# Available data
'''
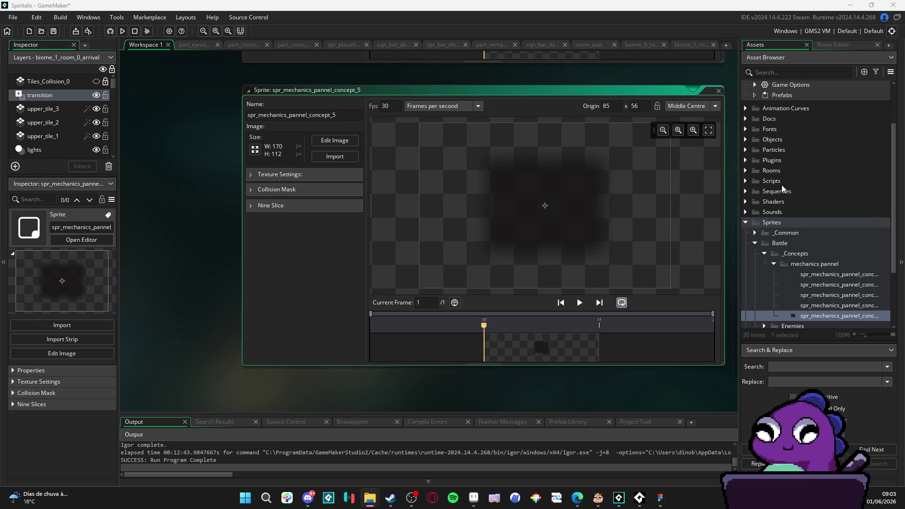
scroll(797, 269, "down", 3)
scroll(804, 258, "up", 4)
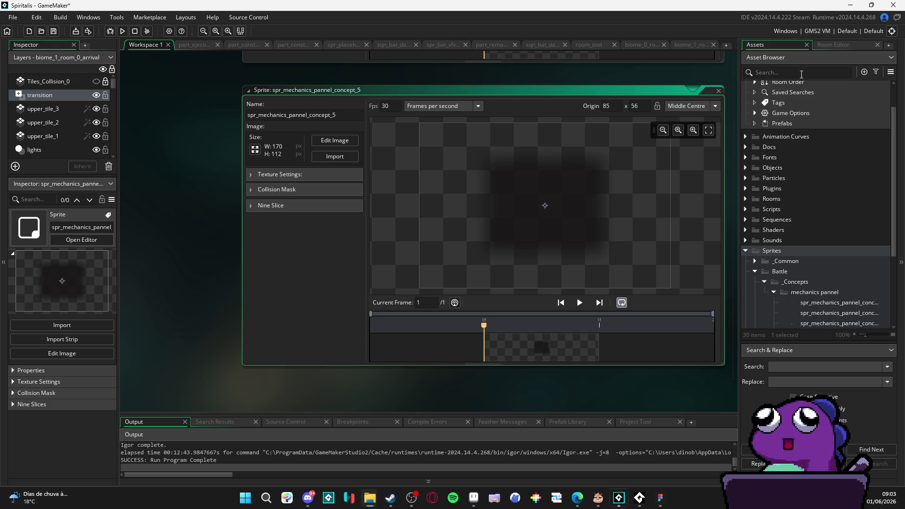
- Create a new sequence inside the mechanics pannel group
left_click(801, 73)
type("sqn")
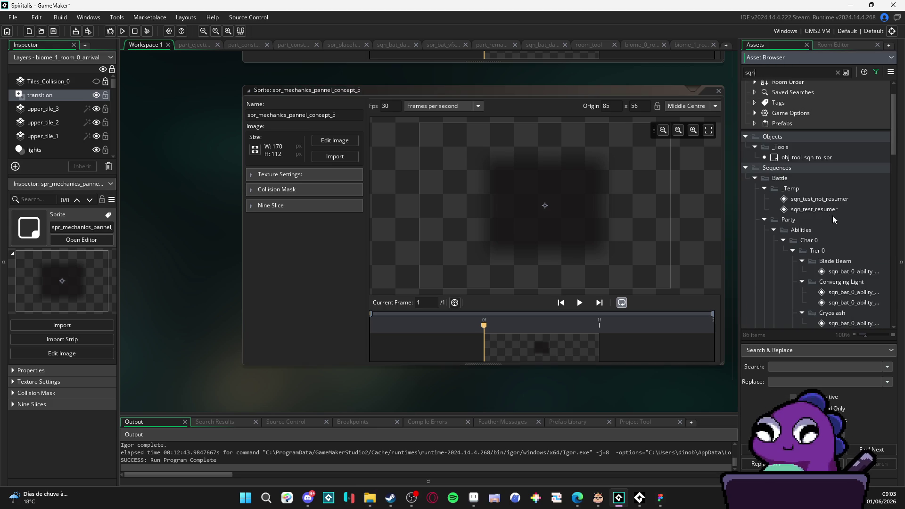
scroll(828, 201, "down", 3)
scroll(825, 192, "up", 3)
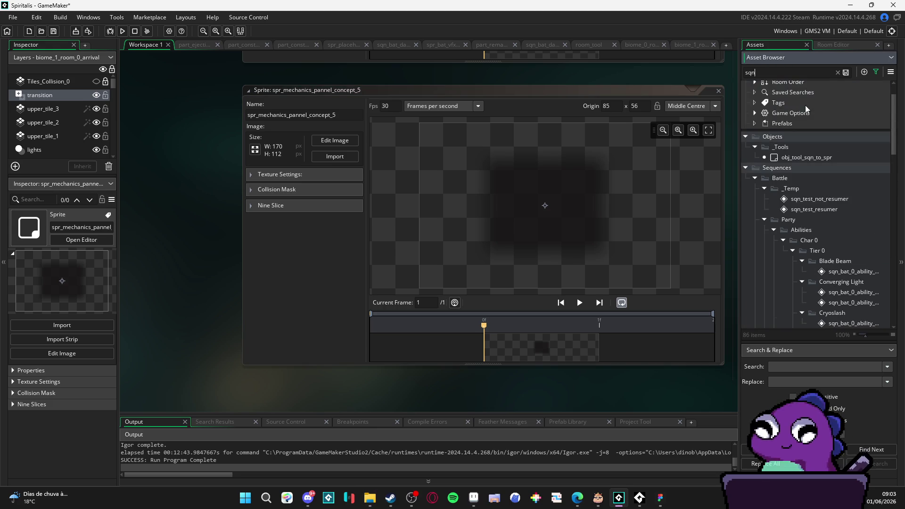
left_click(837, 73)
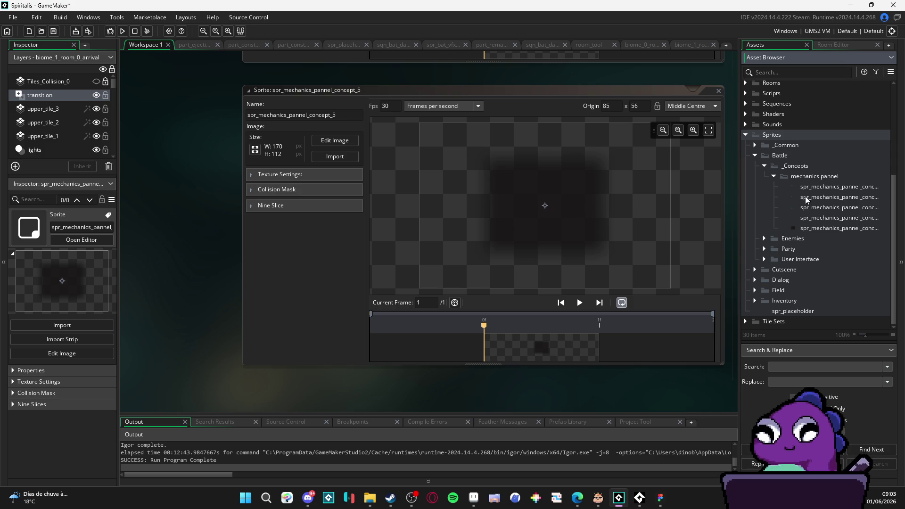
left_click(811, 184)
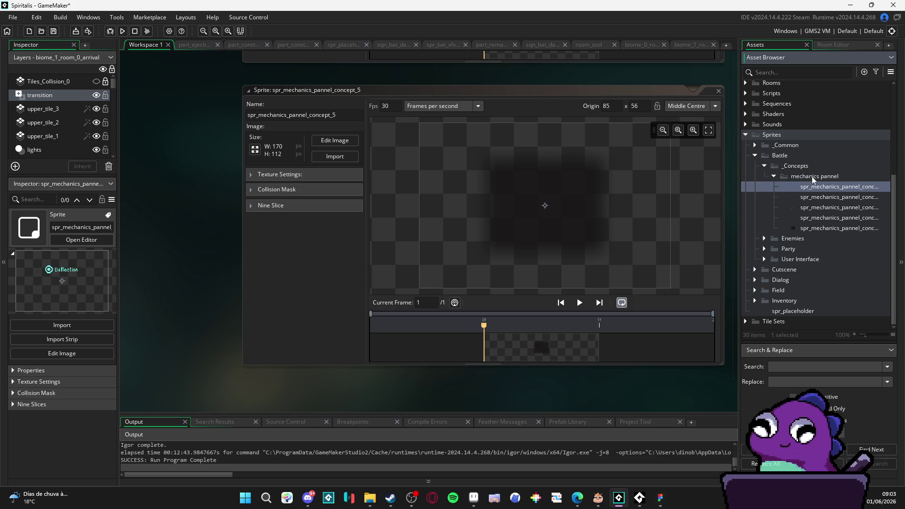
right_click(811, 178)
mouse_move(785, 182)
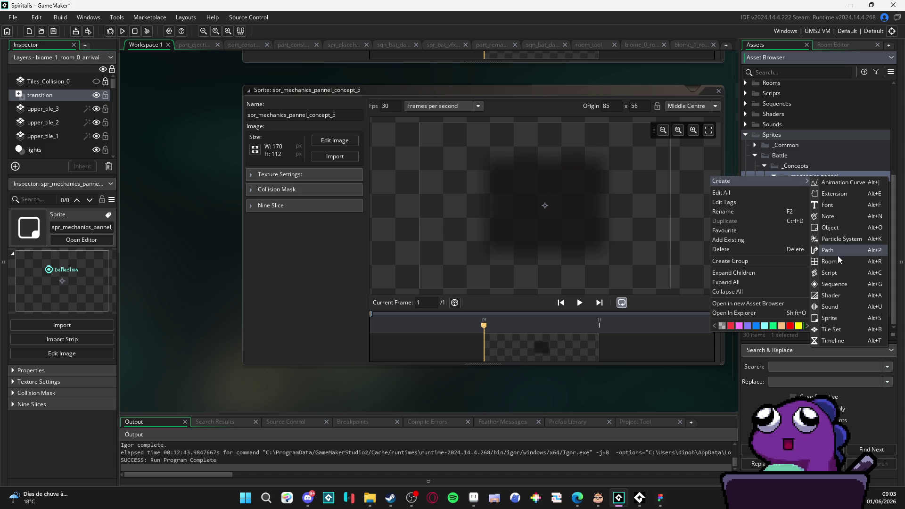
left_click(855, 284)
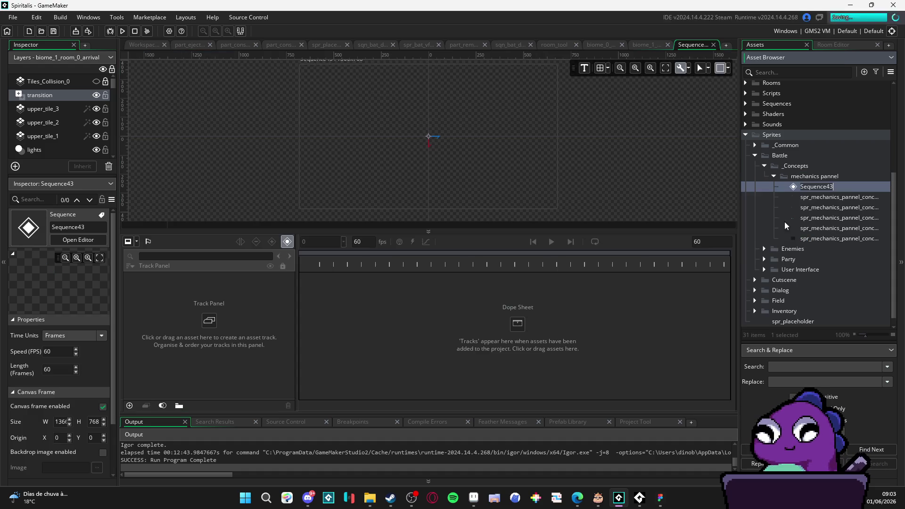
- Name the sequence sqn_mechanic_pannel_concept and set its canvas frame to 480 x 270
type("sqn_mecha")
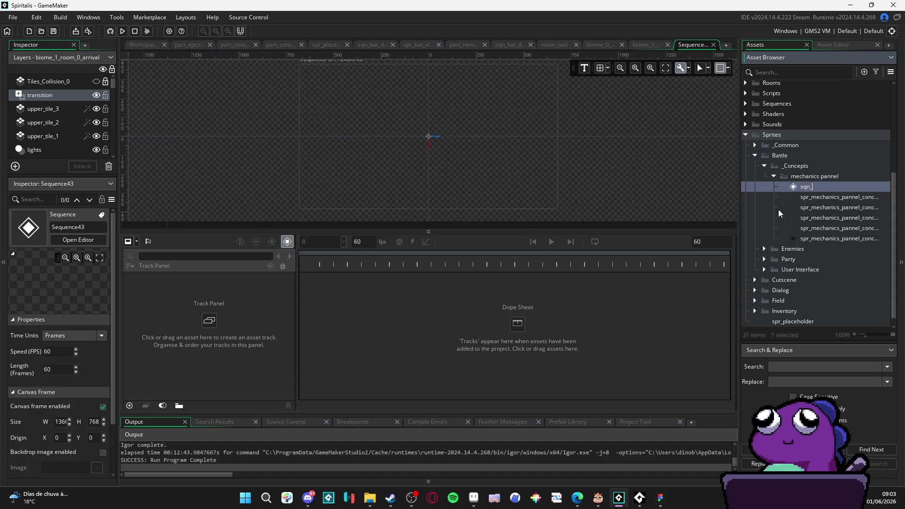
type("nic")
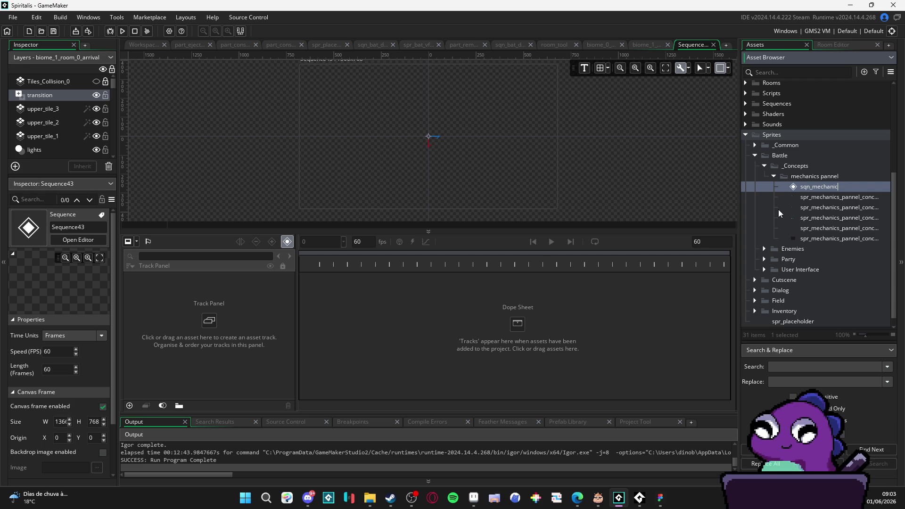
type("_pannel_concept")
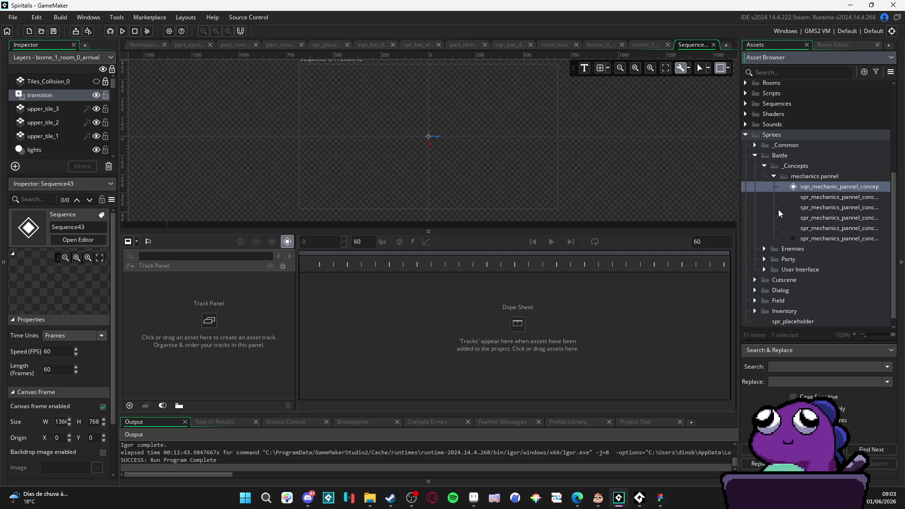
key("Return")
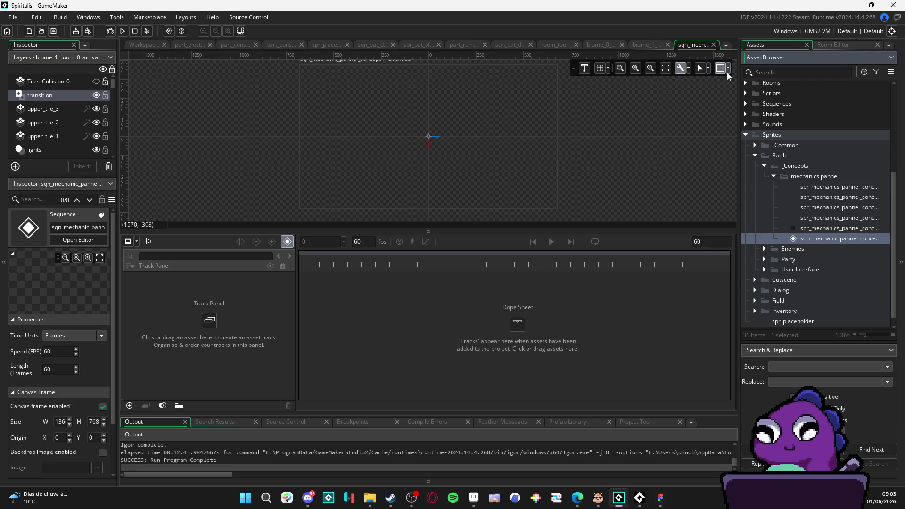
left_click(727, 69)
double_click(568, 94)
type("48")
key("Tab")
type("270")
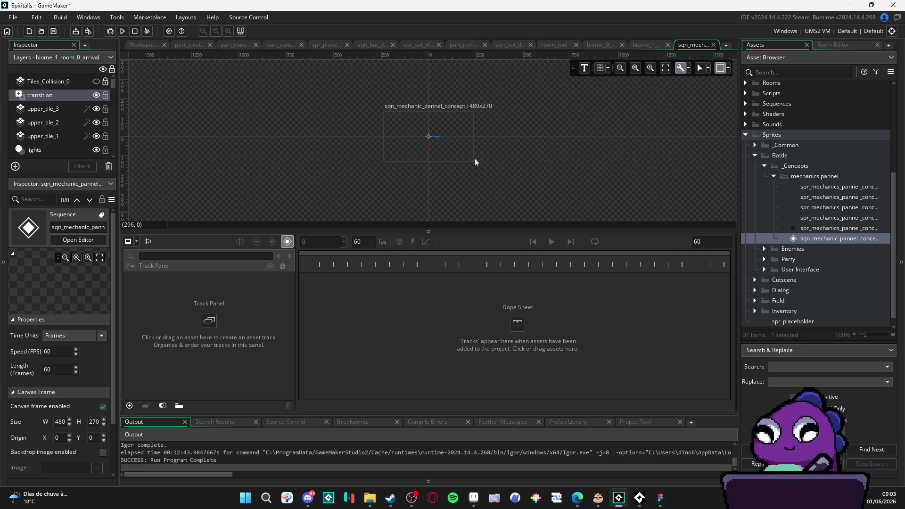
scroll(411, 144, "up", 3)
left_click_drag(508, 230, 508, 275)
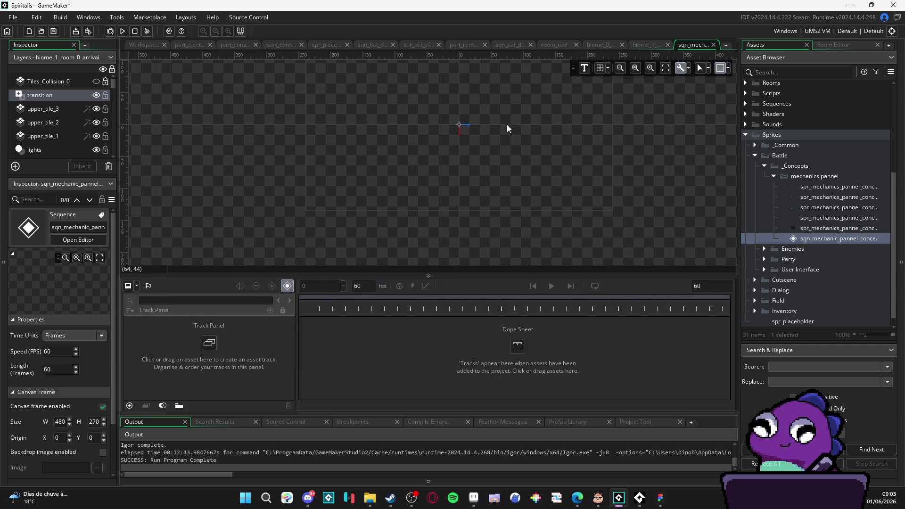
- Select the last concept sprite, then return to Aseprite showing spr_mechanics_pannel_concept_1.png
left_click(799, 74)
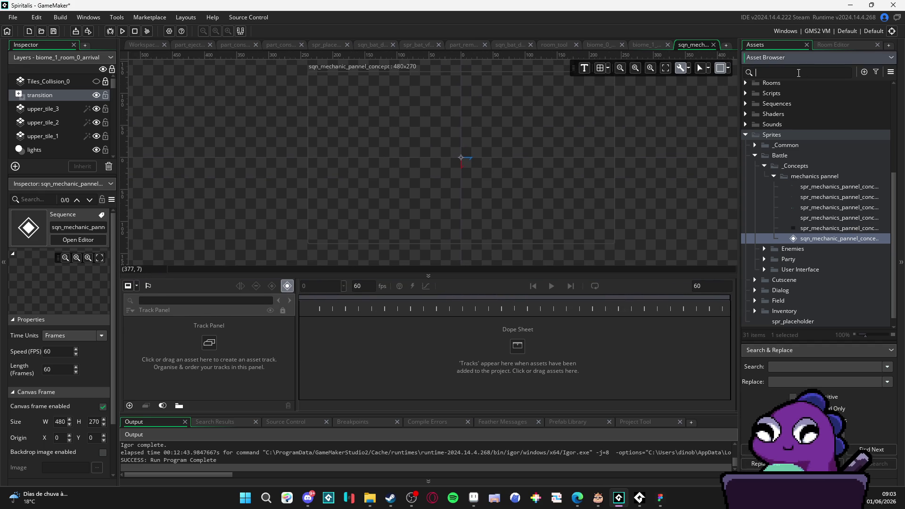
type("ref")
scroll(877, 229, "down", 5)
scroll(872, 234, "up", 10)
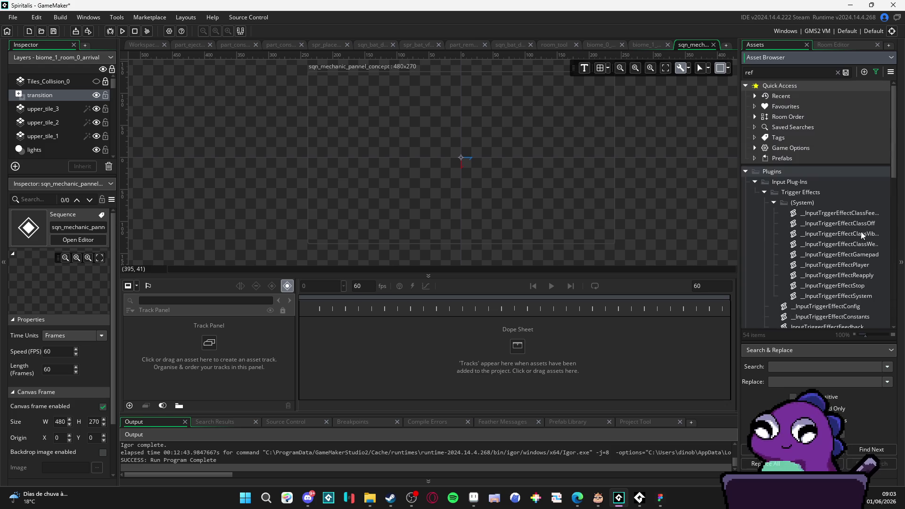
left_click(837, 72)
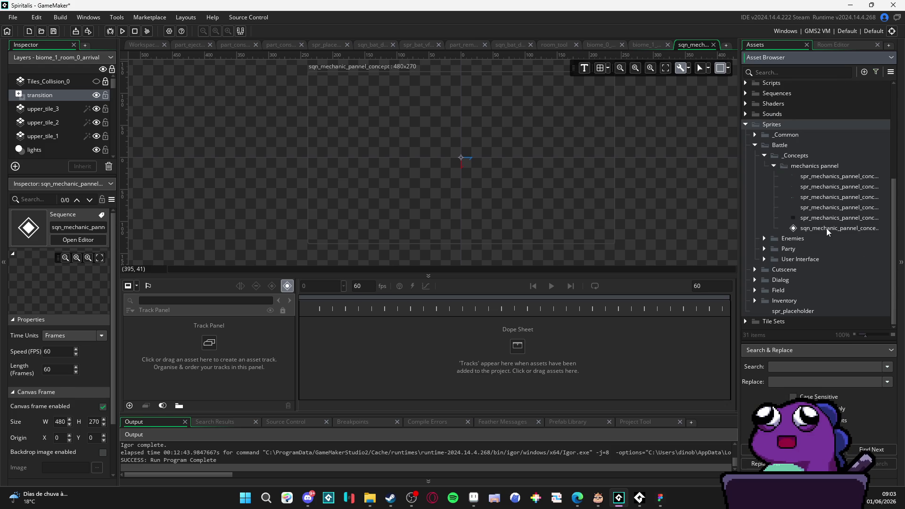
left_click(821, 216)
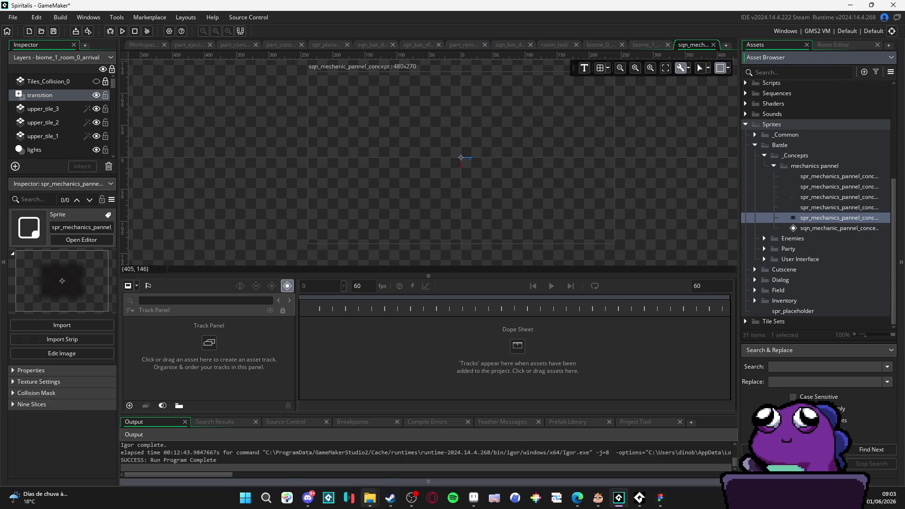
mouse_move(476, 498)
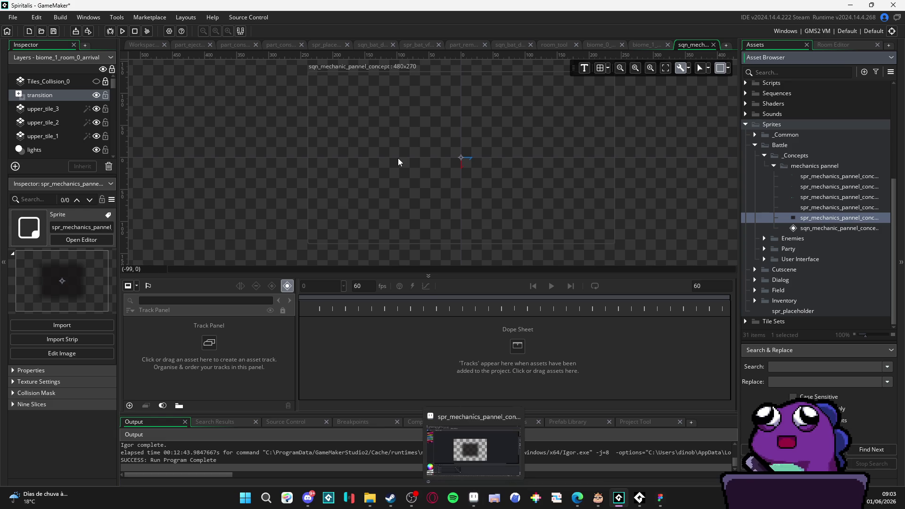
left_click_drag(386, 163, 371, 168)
'''
# Work to be completed
From the entries above, collect every line with the string "down" in it.

# Exercise response
scroll(797, 269, "down", 3)
scroll(828, 201, "down", 3)
scroll(877, 229, "down", 5)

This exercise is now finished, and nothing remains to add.